Additional Information

        In connection with the proposed transaction, Riverwood filed a Registration Statement on Form S-4 with the SEC containing a preliminary proxy statement/prospectus of Graphic Packaging and Riverwood and other relevant documents. INVESTORS ARE URGED TO READ THE PROXY STATEMENT/PROSPECTUS AND ANY OTHER RELEVANT DOCUMENTS FILED WITH THE SEC WHEN THEY BECOME AVAILABLE BECAUSE THEY WILL CONTAIN IMPORTANT INFORMATION ON THE PROPOSED TRANSACTION. Investors may obtain the preliminary proxy statement/prospectus and other relevant documents filed with the SEC free of charge at the SEC's website at www.sec.gov. In addition, copies of the preliminary proxy statement/prospectus and other documents filed by Graphic Packaging or Riverwood with the SEC with respect to the proposed transaction may be obtained free of charge by directing a request to either: Graphic Packaging International Corporation, 4455 Table Mountain Drive, Golden, Colorado 80403, Attention: Gard Edgarton, telephone: 1-877-608-2635, fax: 1-303-273-1571; or Riverwood International Corporation, 814 Livingston Court, Marietta, Georgia 30067, Attention: Dan Blount, telephone: 1-770-644-3000, fax: 1-770-644-2935.
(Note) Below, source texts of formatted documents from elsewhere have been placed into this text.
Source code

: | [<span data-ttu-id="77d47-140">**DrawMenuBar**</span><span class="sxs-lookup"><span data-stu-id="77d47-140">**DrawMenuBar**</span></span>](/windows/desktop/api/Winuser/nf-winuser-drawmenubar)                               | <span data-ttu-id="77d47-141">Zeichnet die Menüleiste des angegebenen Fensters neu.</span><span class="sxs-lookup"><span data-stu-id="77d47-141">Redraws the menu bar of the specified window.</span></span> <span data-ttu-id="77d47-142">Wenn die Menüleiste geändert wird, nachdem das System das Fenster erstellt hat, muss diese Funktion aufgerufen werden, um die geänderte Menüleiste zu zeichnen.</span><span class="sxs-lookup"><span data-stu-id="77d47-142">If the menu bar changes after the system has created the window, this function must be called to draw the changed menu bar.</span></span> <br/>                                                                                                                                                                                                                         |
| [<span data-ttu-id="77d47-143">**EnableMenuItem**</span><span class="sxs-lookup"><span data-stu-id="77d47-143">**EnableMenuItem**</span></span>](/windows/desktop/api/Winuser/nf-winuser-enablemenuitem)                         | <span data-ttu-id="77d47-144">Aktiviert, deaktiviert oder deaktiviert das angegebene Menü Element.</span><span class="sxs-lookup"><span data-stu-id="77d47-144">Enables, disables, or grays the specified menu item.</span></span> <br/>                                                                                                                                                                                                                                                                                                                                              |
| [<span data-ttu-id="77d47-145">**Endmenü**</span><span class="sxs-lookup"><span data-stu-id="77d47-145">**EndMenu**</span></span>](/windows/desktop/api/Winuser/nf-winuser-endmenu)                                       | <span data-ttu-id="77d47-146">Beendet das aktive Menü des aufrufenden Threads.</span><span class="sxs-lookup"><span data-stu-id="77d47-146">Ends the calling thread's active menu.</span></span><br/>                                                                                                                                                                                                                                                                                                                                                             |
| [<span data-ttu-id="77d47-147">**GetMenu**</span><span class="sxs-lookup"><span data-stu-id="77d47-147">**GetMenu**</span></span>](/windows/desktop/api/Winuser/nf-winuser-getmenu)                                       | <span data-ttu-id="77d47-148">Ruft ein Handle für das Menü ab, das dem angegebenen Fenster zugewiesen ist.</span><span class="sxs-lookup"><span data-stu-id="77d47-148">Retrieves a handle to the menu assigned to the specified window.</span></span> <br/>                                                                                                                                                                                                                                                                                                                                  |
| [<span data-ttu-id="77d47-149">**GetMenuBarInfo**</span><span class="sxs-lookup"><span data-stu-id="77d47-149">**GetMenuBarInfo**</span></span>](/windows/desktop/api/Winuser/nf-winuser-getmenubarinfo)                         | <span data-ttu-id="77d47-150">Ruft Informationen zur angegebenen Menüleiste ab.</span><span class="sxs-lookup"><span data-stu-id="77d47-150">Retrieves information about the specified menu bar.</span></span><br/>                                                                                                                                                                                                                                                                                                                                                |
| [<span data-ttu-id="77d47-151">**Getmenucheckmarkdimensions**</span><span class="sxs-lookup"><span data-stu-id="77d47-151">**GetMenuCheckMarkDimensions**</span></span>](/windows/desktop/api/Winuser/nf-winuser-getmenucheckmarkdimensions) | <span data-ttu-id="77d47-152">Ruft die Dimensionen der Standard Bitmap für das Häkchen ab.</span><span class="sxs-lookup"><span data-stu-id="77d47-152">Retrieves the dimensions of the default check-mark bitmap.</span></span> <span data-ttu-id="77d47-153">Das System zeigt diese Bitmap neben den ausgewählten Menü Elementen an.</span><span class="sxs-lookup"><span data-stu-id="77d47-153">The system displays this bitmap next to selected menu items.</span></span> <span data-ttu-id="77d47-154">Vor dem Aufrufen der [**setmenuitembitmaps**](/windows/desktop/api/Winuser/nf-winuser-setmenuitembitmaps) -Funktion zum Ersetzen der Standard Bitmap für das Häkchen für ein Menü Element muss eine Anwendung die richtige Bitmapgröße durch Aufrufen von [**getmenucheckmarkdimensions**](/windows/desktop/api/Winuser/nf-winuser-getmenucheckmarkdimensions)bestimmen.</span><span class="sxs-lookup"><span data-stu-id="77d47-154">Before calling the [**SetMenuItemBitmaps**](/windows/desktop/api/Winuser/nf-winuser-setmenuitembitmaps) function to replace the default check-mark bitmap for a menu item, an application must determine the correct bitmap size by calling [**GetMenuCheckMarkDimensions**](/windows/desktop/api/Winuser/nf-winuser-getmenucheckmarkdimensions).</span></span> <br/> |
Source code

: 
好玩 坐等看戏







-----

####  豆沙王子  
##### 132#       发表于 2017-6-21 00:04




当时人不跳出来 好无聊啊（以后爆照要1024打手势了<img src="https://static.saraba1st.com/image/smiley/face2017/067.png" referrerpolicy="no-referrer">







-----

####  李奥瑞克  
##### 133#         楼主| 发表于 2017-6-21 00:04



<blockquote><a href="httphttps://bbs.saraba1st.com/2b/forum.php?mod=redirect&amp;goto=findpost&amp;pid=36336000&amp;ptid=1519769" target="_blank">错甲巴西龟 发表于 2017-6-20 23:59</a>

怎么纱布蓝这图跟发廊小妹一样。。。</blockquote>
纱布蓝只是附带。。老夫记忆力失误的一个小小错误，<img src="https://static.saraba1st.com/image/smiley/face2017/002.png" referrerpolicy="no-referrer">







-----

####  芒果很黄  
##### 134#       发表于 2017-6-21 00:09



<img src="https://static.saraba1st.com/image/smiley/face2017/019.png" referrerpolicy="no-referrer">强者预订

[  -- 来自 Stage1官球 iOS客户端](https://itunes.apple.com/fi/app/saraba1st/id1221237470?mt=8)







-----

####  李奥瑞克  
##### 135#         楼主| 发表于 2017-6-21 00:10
Participants in Solicitation

        Graphic Packaging and Riverwood and their respective directors and executive officers may be deemed to be participants in the solicitation of proxies from Graphic Packaging's shareholders in connection with the proposed transaction. Information concerning Graphic Packaging's directors and executive officers is set forth in Graphic Packaging's proxy statement dated March 31, 2003, for the 2003 Annual Meeting of Shareholders, filed by Graphic Packaging with the SEC. Information concerning Riverwood's directors and executive officers is set forth in the annual report on Form 10-K for the year ended December 31, 2002 filed by Riverwood with the SEC. Shareholders may obtain additional information regarding the interests of such persons who may, under the rules of the SEC, be considered to be participants in the solicitation of Graphic Packaging's stockholders in connection with the proposed transaction by reading the proxy statement/prospectus. INVESTORS SHOULD READ THE PROXY STATEMENT/PROSPECTUS AND OTHER RELEVANT DOCUMENTS CAREFULLY WHEN THEY BECOME AVAILABLE BEFORE MAKING ANY VOTING OR INVESTMENT DECISION.